→ **PROBLEMS TO SOLVE**:
[1] According to the text on Sanford, what did the Maine Association of REALTORS® receive to support a three-day charrette?
[2] Copy the portion of the text on Sanford from "The state of Maine" to "stakeholder-informed design session.".

→ **STUDY TEXT**:
The state of Maine has the nation’s oldest population, the eighth oldest housing stock, low median income, and essentially no public transportation infrastructure. At the same time, the vacant and unused manufacturing spaces in once-thriving mill communities all across the state offer an opportunity for revitalization through mixed-use development of their downtown centers. To help the once-prosperous mill town of Sanford envision a future with walkable affordable housing and fresh economic contributors, the Maine Association of REALTORS® received a Smart Growth Action Grant to support a three-day charrette, or stakeholder-informed design session.

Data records

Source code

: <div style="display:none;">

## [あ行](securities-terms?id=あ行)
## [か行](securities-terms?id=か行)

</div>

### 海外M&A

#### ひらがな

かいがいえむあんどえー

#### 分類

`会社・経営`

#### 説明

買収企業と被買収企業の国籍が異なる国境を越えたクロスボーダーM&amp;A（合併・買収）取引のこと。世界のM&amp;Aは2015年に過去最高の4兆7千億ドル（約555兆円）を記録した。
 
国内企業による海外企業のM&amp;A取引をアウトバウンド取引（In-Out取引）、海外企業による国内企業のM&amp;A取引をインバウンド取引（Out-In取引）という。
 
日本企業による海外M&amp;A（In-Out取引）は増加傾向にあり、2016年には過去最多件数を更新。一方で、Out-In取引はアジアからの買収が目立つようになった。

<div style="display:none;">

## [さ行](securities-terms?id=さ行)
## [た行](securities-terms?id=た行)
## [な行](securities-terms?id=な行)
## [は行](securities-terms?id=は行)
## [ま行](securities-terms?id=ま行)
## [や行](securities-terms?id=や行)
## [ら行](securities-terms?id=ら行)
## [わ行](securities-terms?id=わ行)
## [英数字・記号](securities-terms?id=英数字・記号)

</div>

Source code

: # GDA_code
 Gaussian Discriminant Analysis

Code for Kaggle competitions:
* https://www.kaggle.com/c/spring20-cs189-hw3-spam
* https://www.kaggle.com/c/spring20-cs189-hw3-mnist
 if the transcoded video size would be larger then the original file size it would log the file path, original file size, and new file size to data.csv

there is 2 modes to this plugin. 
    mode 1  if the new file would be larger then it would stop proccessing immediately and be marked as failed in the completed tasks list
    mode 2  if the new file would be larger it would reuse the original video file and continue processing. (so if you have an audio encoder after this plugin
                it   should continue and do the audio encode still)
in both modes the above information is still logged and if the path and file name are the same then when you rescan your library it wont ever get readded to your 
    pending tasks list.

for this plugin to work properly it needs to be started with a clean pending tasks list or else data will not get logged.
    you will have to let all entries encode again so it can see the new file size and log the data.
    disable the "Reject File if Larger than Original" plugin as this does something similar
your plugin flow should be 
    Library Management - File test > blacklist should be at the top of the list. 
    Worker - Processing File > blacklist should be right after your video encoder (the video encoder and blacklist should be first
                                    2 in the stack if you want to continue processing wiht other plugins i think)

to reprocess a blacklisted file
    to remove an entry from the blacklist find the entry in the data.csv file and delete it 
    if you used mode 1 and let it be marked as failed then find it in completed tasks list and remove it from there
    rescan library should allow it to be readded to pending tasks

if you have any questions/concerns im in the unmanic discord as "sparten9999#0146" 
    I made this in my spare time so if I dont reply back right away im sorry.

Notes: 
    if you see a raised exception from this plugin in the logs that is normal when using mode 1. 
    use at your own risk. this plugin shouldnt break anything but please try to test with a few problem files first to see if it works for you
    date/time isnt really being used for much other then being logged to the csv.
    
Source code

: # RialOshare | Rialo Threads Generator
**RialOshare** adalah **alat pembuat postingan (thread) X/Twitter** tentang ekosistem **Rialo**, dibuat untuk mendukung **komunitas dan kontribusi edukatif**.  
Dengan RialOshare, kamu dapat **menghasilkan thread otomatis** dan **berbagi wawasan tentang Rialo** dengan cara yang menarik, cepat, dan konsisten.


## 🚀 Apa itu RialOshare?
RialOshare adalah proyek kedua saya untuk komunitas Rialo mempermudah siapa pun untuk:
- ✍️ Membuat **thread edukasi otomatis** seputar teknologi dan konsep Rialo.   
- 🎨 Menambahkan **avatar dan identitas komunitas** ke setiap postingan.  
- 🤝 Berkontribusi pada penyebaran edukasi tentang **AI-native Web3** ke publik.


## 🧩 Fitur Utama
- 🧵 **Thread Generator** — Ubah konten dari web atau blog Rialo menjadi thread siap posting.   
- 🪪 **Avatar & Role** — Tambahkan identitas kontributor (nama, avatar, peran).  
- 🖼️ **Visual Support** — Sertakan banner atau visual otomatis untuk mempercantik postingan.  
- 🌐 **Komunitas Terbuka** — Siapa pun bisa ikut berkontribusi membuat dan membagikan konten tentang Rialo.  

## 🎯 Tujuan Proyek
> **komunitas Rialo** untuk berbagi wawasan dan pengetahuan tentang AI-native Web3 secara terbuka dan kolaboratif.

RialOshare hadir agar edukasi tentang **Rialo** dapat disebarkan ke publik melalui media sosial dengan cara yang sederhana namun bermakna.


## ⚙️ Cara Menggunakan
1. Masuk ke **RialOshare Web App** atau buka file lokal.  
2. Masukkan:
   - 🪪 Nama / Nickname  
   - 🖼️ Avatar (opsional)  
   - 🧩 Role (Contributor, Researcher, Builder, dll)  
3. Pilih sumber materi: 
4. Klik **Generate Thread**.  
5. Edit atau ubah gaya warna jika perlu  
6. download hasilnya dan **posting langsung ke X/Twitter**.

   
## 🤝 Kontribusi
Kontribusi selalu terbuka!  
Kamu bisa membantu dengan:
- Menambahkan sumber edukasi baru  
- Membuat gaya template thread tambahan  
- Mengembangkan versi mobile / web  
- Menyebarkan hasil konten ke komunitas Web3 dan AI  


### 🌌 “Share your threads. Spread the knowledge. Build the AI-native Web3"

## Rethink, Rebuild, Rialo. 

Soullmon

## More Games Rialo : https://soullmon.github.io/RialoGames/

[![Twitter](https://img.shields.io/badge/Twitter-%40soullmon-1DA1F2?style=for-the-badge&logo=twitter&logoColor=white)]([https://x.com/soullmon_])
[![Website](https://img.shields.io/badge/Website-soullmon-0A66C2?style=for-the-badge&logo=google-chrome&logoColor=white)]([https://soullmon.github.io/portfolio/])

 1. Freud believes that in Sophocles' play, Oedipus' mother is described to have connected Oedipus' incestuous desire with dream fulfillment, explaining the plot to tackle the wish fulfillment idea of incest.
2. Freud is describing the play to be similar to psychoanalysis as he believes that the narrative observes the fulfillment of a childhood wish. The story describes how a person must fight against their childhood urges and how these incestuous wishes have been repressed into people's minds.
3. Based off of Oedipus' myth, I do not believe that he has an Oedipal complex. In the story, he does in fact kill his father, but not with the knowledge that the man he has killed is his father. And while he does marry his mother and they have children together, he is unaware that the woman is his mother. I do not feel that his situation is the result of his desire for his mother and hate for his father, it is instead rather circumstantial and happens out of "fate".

→ **LIST OF ANSWERS**:
[1] A Smart Growth Action Grant.

[2]
The state of Maine has the nation’s oldest population, the eighth oldest housing stock, low median income, and essentially no public transportation infrastructure. At the same time, the vacant and unused manufacturing spaces in once-thriving mill communities all across the state offer an opportunity for revitalization through mixed-use development of their downtown centers. To help the once-prosperous mill town of Sanford envision a future with walkable affordable housing and fresh economic contributors, the Maine Association of REALTORS® received a Smart Growth Action Grant to support a three-day charrette, or stakeholder-informed design session.